Hilliard thought, how does he know?

‘What happened?’

‘Not sure. Some bit of metal flying through the air.’

‘Oh come!’ Barton was laughing at him. ‘How did it happen?’

‘I’ve told you, I really don’t remember too clearly. One minute I was making my way along the trench, trying to get past a pile of pit props someone had left in the way – it was pitch dark – then a shell dropped somewhere behind us and it was a bit flying off that caught my leg. Nobody else was hurt. It all happens so quickly.’

‘Just like that?’

‘Most of it comes about just like that.’ Hilliard snapped his fingers. He thought of the deaths and injuries he had seen, not in battle but caused by the single, random bullet, by a careless accident, by sheer bad luck. One shell coming out of nowhere, through the blue sky of a May morning, singing down into a corner of a trench where Higgins was frying bacon and talking to a couple of men from Glazier’s platoon. All killed. Then nothing more that day, only the warm sunshine and ordinary jobs. Sergeant Carson had had his arms blown off demonstrating a new type of hand grenade at the Training Camp. So many pointless, messy, inglorious deaths, ‘just like that’. He resented them more than anything.

‘Will it disturb you if I keep the lamp on for a bit?’

Hilliard smiled. ‘I can sleep through most things.’ And so will you, he thought, glancing across to where Barton lay reading, The Turn of the Screw, propped on his elbow.

‘Oh, God…’ He spoke before he could stop himself.

‘What?’ Barton laid down the book at once. ‘What’s up?’

The last time he had lain in bed like this and looked sideways at the man beside him had been the night before he was sent home from the hospital, the night Crawford had gone away, without giving him anything to help him sleep, so that he had had to lie and hear the noises, look at the rows of humped shapes and feel the pain in his own leg, like a deep burn.

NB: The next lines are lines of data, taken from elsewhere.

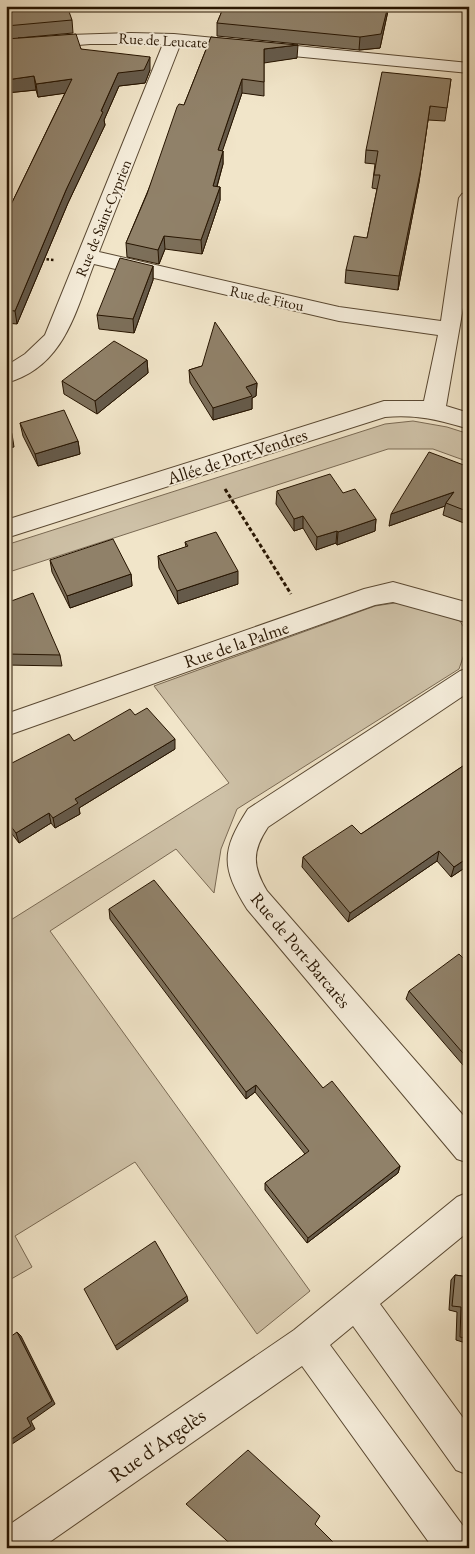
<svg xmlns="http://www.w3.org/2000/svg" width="475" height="1554" viewBox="0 0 475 1554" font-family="'EB Garamond',serif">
	<rect width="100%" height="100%" fill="#f1e5c9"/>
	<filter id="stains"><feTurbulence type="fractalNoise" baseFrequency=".004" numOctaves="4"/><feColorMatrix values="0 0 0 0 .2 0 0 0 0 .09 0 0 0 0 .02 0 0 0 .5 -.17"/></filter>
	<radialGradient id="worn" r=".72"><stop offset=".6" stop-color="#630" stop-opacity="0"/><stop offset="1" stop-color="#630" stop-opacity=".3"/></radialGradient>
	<g fill="#cec1a7" stroke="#7a6a54">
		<polygon points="413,421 447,427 469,434 469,462 433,449 388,449 6,573 6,545 385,424"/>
		<polygon points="401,602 460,621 469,636 469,640 459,669 237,809 221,849 214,893 176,849 50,931 310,1291 257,1334 135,1162 15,1236 32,1267 6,1282 6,923 229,783 154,686 375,606"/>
	</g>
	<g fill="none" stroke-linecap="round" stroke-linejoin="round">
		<g stroke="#594832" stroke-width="2">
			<g id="minor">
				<path d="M131,33L174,34L469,63V73L180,45L99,252L339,307L441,321L459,198L462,194L469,192V273L446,406L469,413V429C440,420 416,414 385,417L6,538V520L384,401H424L438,335L339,321L94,264C75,313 64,367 6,383V366L25,354L45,335L163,44H90L6,51V41L69,35Z"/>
				<polygon points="393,582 469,603 469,623 393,602 375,605 6,736 6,714 364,589"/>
				<path d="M469,668V692L268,827C252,851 252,866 267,891L469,1122V1163L457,1159L247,909C221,867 221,851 248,809L460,671Z"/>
				<polygon points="469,1192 469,1231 380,1304 469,1426 469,1475 456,1470 353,1326 330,1345 469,1534 469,1548 433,1548 302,1366 41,1548 6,1548 6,1527 294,1330 457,1197"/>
			</g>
		</g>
		<polyline stroke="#261400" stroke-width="2.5" stroke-dasharray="2.5 2" stroke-linecap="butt" points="42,259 55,260"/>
		<polyline stroke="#261400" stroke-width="3" stroke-dasharray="4 2.5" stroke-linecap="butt" points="225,489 291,594"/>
		<use href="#minor" fill="#f6eedc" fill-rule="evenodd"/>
	</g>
	<g fill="#7c6f5a" stroke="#261400">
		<polygon points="6,6 72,20 73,33 18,38 81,49 150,70 145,83 119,86 104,120 105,125 68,203 17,324 6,323 6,215 65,93 38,97 36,90 6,93"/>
		<polygon points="224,6 389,6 380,48 359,50 217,36 217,23"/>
		<polygon points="211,37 297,58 264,62 264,96 242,93 222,151 223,151 223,164 217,187 220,187 220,200 202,254 165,249 159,264 127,257 126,243 184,105"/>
		<polygon points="451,79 445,121 428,120 419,182 398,290 345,283 346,270 367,238 377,189 372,188 375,164 365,163 366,150"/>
		<polygon points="153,266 153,280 134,333 99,329 97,315"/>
		<polygon points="147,360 148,373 97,414 64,394 62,381"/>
		<polygon points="202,366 257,383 256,396 252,398 252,409 213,420 190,383 189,370"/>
		<polygon points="20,423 78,441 80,454 38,466 23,436"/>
		<polygon points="469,467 469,525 443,515 445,506 389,526"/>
		<polygon points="277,491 343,493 376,519 375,531 337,545 336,543 316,550 303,528 294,531 276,504"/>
		<polygon points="185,542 238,584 178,604 159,568 158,556 186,547"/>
		<polygon points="50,560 131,574 132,586 70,608 52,572"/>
		<polygon points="6,603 60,655 62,666 6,665"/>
		<polygon points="135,715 175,749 79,808 80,814 55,828 51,823 19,843 6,826 6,763 8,765 74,741"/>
		<polygon points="469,762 469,865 451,877 437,861 348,922 302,867 303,857 361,834"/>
		<polygon points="109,909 323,1088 400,1166 398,1173 307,1243 265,1190 265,1183 305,1154 255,1092 246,1099 110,919"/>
		<polygon points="469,964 469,1072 406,999 409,991"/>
		<polygon points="455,1275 469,1277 469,1344 456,1340 457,1312 449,1310 451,1280"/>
	</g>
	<g fill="#655a4a" stroke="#261400">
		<polygon points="388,6 389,6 380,48 359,50 360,37"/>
		<polygon points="298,45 297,58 264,63 264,49"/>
		<polygon points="150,57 150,70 145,83 119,86 104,120 105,125 68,203 17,324 15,311 66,190 118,73"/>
		<polygon points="34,76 36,90 6,93 6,80"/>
		<polygon points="72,79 74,92 38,97 36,84"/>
		<polygon points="242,79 242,93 218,164 218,150"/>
		<polygon points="430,106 419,182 398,290 399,276"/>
		<polygon points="223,151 223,164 213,200 213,186"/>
		<polygon points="220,187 220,200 202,254 201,240"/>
		<polygon points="164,236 165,249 159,264 158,250"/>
		<polygon points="153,266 153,280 134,333 133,319"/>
		<polygon points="147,360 148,373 97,414 95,401"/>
		<polygon points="257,383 256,396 252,398 252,409 213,420 213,408 246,387"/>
		<polygon points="12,434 14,447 6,449 6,435"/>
		<polygon points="78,441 80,454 38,466 35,454"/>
		<polygon points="454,492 446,503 445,506 389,526 391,514"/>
		<polygon points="303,516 303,528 294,531 294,519"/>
		<polygon points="376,519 375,531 337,545 338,532"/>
		<polygon points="337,531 336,543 316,550 317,537"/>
		<polygon points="238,571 238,584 178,604 177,591"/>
		<polygon points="131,574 132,586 70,608 67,596"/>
		<polygon points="175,739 175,749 79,808 80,814 55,828 53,818 75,799"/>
		<polygon points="49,813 51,823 19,843 16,833"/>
		<polygon points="439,851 437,861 348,922 350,913"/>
		<polygon points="469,857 469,865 451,877 454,867"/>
		<polygon points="256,1085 255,1092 246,1099 246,1092"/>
		<polygon points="400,1166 398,1173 307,1243 308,1238"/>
		<polygon points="187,1296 188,1301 117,1350 115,1346"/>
		<polygon points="17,1332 21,1336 55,1404 31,1421 35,1429 6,1448 6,1443 27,1418"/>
	</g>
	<g fill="#908169" stroke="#261400">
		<polygon points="6,6 67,6 72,20 6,26"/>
		<polygon points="224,6 388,6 381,34 360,37 217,23"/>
		<polygon points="76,34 81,49 150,57 144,70 118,73 101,111 103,112 66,190 15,311 6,310 6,215 72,79 36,84 34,76 6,80 6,39"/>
		<polygon points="211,37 298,45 264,49 264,82 242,79 218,150 223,151 213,186 220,187 201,240 164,236 158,250 126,243 147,194 177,107 179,104 184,105"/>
		<polygon points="382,72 451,79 447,108 430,106 421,168 399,276 346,270 354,236 367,238 380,175 374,175 378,151 366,150"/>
		<polygon points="120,258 153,266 133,319 97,315"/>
		<polygon points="215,322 257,383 246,387 252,396 213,408 189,370 202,366"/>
		<polygon points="114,341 147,360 95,401 62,381"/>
		<polygon points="64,410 78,441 35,454 20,423"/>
		<polygon points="6,416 12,434 6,435"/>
		<polygon points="429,452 469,467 469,476 467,479 469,479 469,512 446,503 454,492 391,514"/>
		<polygon points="330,474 343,493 355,489 376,519 338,532 337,531 317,537 303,516 294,519 277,491"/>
		<polygon points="216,532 238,571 177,591 158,556 188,546 185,542"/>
		<polygon points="113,539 131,574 67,596 50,560"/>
		<polygon points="33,593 60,655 6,654 6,603"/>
		<polygon points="147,708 175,739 75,799 78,803 53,818 49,813 16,833 6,820 6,763 8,765 69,734 74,741 130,709 135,715"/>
		<polygon points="469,762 469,857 454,867 439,851 350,913 303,857 352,825 361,834"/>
		<polygon points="154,880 323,1088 332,1081 400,1166 308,1238 265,1183 309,1151 256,1085 246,1092 109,909"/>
		<polygon points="459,954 469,964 469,1060 409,991"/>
		<polygon points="155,1241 187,1296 115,1346 84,1289"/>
		<polygon points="455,1275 469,1277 469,1339 460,1337 461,1307 452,1306"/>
		<polygon points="17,1332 52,1401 27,1418 31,1426 6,1443 6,1340"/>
		<polygon points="248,1450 320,1516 315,1524 339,1548 235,1548 186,1504"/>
	</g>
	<g text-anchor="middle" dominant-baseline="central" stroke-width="4" stroke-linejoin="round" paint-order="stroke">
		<g font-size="15" fill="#261400" stroke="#f6eedc">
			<text transform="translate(163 40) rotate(3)">Rue de Leucate</text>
			<text transform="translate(103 218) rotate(-68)">Rue de Saint-Cyprien</text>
			<text transform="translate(267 298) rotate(12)">Rue de Fitou</text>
		</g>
		<g font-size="18" fill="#261400" stroke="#f6eedc">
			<text transform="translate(237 456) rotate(-18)">Allée de Port-Vendres</text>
			<text transform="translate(236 644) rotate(-19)">Rue de la Palme</text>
			<text transform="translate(301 950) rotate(50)">Rue de Port-Barcarès</text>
		</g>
		<g font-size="21" fill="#261400" stroke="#f6eedc">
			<text transform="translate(157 1445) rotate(-35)">Rue d'Argelès</text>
		</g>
	</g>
	<rect width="475" height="1554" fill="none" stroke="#f1e5c9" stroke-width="25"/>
	<rect x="8" y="8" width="460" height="1539" fill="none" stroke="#261400" stroke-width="2.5"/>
	<rect x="12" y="12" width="450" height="1529" fill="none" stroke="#261400"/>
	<rect width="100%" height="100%" filter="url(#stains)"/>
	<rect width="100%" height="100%" fill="url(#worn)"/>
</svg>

Then, the Field-Gunner had stopped crying and spoken suddenly across the space between their beds, half-delirious, had begged Hilliard to talk to him, to help him, help him, to take him away.

‘Who are you?’ he had said. His face could not be imagined beneath the white bandages. ‘I don’t know… Please… what time is it? What time is it?’

‘Just after twelve.’

‘Is it day?’

‘No.’

‘Where is it?’

‘This is the hospital.’

‘No, no, where is it?’

Uselessly, he had said, ‘Shall I get the nurse to come?’

But the Field-Gunner seemed not to hear, he lay muttering words Hilliard could not catch, except now and then a fragment about ‘the green light, the green light’. Then, for a few moments, he had surfaced, his voice became clear and quite steady. He said, ‘Who are you?’

‘Hilliard.’

‘Artillery?’

‘No, I’m an infantry lieutenant. Look, you’d better get some sleep now, hadn’t you? If you can. I don’t think you ought to talk.’ He turned over himself.

The reply had come out high and urgent, half a cry. ‘Oh God, don’t go away, talk to me. They keep going away. Don’t you go. Please, talk to me, talk to me.’

Hilliard could not. He knew that he should have got out of his own bed and sat on the chair beside the Gunner, touched him, given him a drink, let the man know that he would stay there, would listen to whatever it was he had to say, to the incoherent words about the green light. He could not do it, he was too afraid. He had rung the bell and after a long time one of the nurses came, hurrying because they were busy that night, seven men had just been brought in, the survivors from an underground explosion near Artois, she had no time to sit with the Field-Gunner.

‘Try and keep him quiet. You can do as much for him as I can, just at the moment.’

Her footsteps went away. The Field-Gunner began to cry again very quietly, as though he had given up hope.